The proposed Connected Care for Canadians Act (Bill S-5) signals a broader shift toward a more connected, interoperable, and patient-centered healthcare ecosystem. While this bill does not prescribe a specific technology stack, it establishes the direction of healthcare modernization to include: reduced vendor data blocking, improved interoperability, and enabling more secure and accessible exchange of health information across systems and jurisdictions.
For hospitals, health systems, clinics, and long-term care organizations, this creates important procurement and modernization considerations: whether current and future technology vendors can support a truly connected care platform for Canadians, today and in the future, regardless of where care is delivered.
At Smile Digital Health, our experts have implemented more than 190 FHIR®-based interoperability and modernization initiatives globally, including more than 30 CMS compliance implementations in the US. One of the clearest lessons from these large-scale data and process modernization initiatives is that sustainable and scalable connectivity is not achieved through short-term compliance exercises alone. The most successful organizations align technology decisions with long-term operational, clinical, and business outcomes, so that the value of investment is realized and experienced by patients, care providers and populations.
FHIR, CQL, and SMART on FHIR are HL7 open standards that have become foundational to building scalable and future-ready initiatives globally, because they power interoperability, secure data storage and exchange, flexibility, and ecosystem integration, without vendor lock-in.
The following check-list is designed to help healthcare delivery organizations evaluate current and prospective vendors against the broader direction of connected care, modernization and interoperability in Canada.

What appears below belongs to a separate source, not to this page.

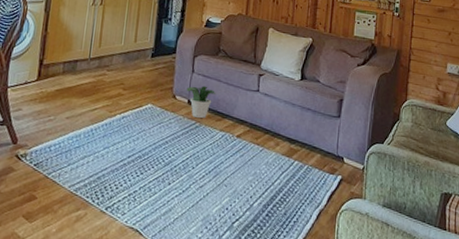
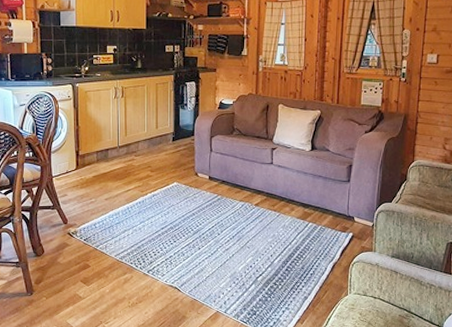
potted plant: present [186,85,215,118] -> none [207,162,233,191]

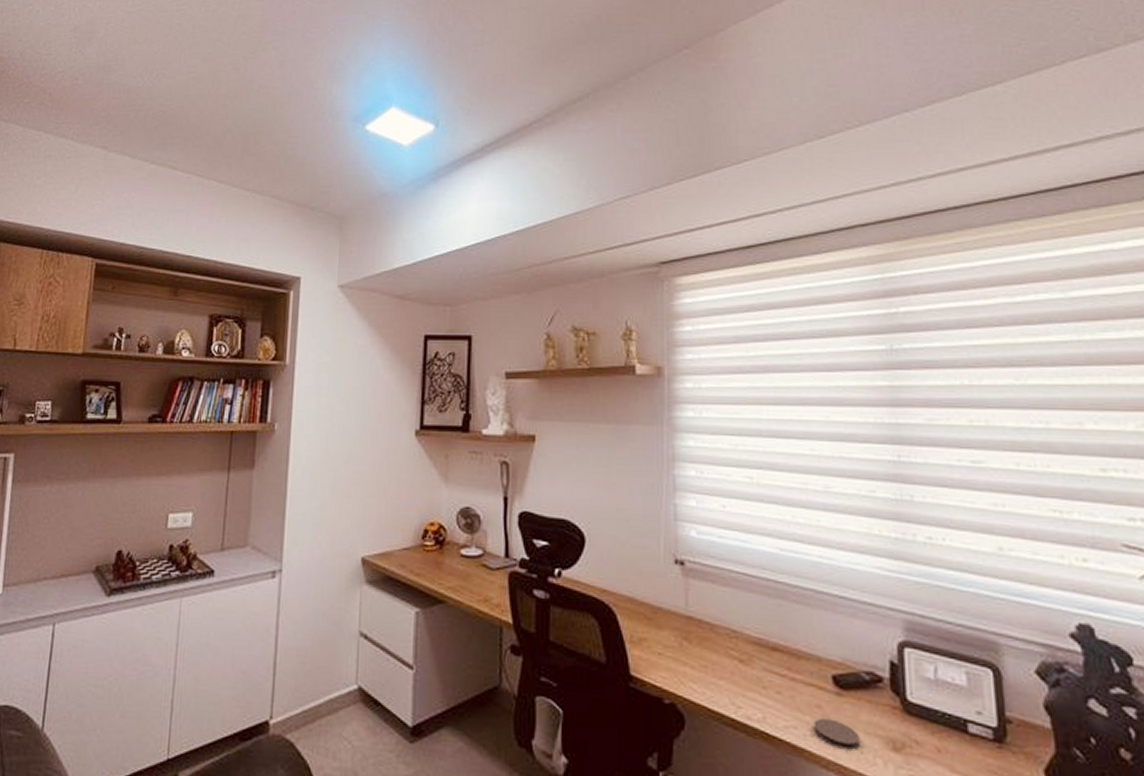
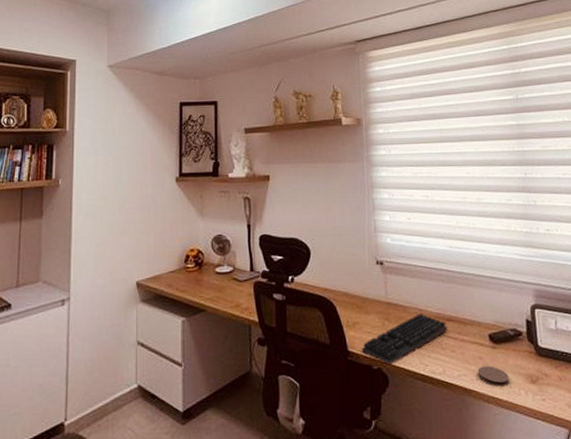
keyboard: none [648,635,773,701] -> present [361,313,448,366]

It is intended to support procurement, modernization planning, and long-term interoperability strategy by helping organizations identify solutions that can adapt to evolving legislative expectations, as well as population needs, cost-effectively, while maximizing operational and clinical value.
For hospitals, health systems, clinics, and long-term care organizations, this check-list ensures internal organizational policies, governance, and contractual requirements are in place to successfully integrate and scale interoperable solutions, and prevent organizational inertia from creating data-blocking barriers.

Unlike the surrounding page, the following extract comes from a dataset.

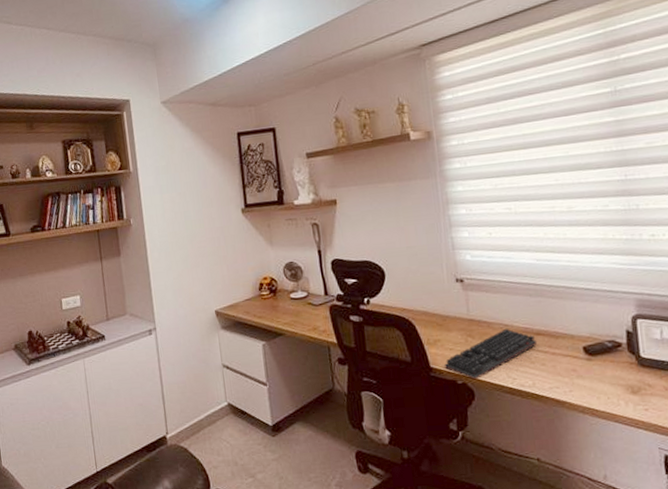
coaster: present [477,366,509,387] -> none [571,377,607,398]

Data Governance Review: Have we defined who has the authority to review and approve data sharing requests across the organization to ensure that administrative delays are not interpreted as information blocking?
First Nations OCAP® Principles: If we hold data for Indigenous patients or communities, do our internal systems provide the granular control needed to separate and return that data to the community when requested?
Consent Management: Does our EHR allow for dynamic consent (patients opting in/out of specific sharing) to meet both Bill S-5 and provincial privacy laws?
Legacy System Audit: Have we identified siloed and/or legacy systems (e.g., old lab or imaging software) or technical debt that need a retirement/upgrade roadmap?
Contractual Evergreen Clauses: Do our vendor contracts include language that requires them to update to new federal standards (incorporated by reference) at no additional cost to the hospital?
Information Blocking Training: Have we trained our HIM (Health Information Management) staff on the difference between a Privacy Breach (which we must prevent) and Data Blocking (which we must avoid)?
Cyber-Security Alignment: Are our data-sharing protocols using OAuth 2.0 to ensure that as we expand interoperability workflows for Bill S-5, we aren't creating new security vulnerabilities?
Care delivery organizations can use this checklist to vet current vendors and potential vendors when issuing new RFPs. These questions may help organizations evaluate short and long-term vendor interoperability readiness, flexibility, and security.
Native FHIR Support: Does the solution support HL7 FHIR R4 (or higher) natively, or is it an add-on that requires extra configuration on different levels?
CA:FeX Compliance: Does the vendor demonstrate alignment with the Canadian FHIR Exchange (CA:FeX) specifications?
SMART on FHIR & CQL Support: Does the vendor’s solution include SoF and CQL to ensure the organization can maximize ROI through value-adding clinical and business solutions?
Terminology Mapping: Does the system natively use SNOMED CT and LOINC codes, or does it use proprietary internal codes that require manual translation?
Consent Management: How does the solution allow for dynamic consent (patients opting in/out of specific sharing) to meet both Bill S-5 and provincial privacy laws?
Indigenous Data Sovereignty: Does the vendor's solution support granular, Nation-level data controls (such as OCAP® tagging and collective consent) to prevent unauthorized extraction and enable the repatriation of Indigenous health data?
"No-Fee" Data Access I: Does the contract allow for the extraction of patient data for clinical use without transactional or integration fees?
Bulk Data Export: Does the system support the FHIR Bulk Data API to allow the hospital to move thousands of records at once for population health or system migration? If so, how long does this process take?
Open API Documentation: Is the vendor’s API documentation publicly available and standardized, or is it locked behind a partner program or NDA?
Legislations may be a catalyst for change, but true health system modernization demands a vision that extends far beyond the regulation requirements. The vendors you choose today will determine your organization's ability to deliver high-value cost effective care that Canadians deserve.